**TASK PROMPT**.
Could you set down, word for word, the lines of the items below, from the line holding "producto no está disponible porque no quedan" through the line holding "architecture typique, une invitation aux", both included?

**RECORDS SHOWN**.
BEGIN
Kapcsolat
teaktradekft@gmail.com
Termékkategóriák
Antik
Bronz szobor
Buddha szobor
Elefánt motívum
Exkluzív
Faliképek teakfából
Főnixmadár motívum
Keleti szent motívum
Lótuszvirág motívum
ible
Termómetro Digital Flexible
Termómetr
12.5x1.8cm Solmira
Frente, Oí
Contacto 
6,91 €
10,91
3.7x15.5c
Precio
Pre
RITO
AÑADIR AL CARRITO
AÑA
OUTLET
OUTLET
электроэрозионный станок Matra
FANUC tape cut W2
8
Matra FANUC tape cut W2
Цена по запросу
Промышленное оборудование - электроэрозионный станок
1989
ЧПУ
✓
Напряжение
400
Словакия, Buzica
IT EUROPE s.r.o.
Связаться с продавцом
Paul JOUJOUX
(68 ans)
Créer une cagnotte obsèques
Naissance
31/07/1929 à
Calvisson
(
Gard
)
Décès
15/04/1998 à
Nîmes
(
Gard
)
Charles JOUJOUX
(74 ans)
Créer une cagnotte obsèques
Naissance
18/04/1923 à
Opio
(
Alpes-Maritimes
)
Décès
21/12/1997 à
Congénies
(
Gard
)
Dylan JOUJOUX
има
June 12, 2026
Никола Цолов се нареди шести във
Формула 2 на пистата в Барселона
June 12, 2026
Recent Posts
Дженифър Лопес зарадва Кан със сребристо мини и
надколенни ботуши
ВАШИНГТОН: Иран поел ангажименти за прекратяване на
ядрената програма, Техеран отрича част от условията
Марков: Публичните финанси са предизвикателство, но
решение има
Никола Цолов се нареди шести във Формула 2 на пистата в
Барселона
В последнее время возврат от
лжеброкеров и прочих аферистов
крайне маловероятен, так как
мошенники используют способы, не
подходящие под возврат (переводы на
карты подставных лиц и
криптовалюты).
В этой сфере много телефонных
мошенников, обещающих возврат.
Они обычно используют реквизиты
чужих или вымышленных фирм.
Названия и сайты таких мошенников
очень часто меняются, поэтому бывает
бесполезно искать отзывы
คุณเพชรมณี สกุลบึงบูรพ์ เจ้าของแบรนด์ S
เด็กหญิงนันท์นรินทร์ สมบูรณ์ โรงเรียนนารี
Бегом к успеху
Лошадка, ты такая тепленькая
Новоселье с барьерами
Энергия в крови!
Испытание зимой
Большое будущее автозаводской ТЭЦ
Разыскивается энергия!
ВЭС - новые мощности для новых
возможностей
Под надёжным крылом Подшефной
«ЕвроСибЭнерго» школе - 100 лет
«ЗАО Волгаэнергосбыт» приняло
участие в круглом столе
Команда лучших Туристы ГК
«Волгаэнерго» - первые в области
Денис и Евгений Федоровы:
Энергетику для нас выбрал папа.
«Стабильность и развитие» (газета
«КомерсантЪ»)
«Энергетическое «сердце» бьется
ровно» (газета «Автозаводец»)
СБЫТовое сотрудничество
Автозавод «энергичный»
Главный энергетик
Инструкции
END
BEGIN
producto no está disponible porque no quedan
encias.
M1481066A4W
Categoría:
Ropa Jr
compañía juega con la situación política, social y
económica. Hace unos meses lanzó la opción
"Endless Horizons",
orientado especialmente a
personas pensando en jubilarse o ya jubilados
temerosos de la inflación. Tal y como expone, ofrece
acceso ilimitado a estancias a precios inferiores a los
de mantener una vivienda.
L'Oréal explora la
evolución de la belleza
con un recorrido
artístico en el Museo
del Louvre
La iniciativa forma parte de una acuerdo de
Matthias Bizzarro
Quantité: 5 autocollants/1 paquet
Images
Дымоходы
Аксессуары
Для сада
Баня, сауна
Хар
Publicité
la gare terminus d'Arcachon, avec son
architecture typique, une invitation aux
END
**ANSWER FOR THIS EXERCISE**.
producto no está disponible porque no quedan
encias.
M1481066A4W
Categoría:
Ropa Jr
compañía juega con la situación política, social y
económica. Hace unos meses lanzó la opción
"Endless Horizons",
orientado especialmente a
personas pensando en jubilarse o ya jubilados
temerosos de la inflación. Tal y como expone, ofrece
acceso ilimitado a estancias a precios inferiores a los
de mantener una vivienda.
L'Oréal explora la
evolución de la belleza
con un recorrido
artístico en el Museo
del Louvre
La iniciativa forma parte de una acuerdo de
Matthias Bizzarro
Quantité: 5 autocollants/1 paquet
Images
Дымоходы
Аксессуары
Для сада
Баня, сауна
Хар
Publicité
la gare terminus d'Arcachon, avec son
architecture typique, une invitation aux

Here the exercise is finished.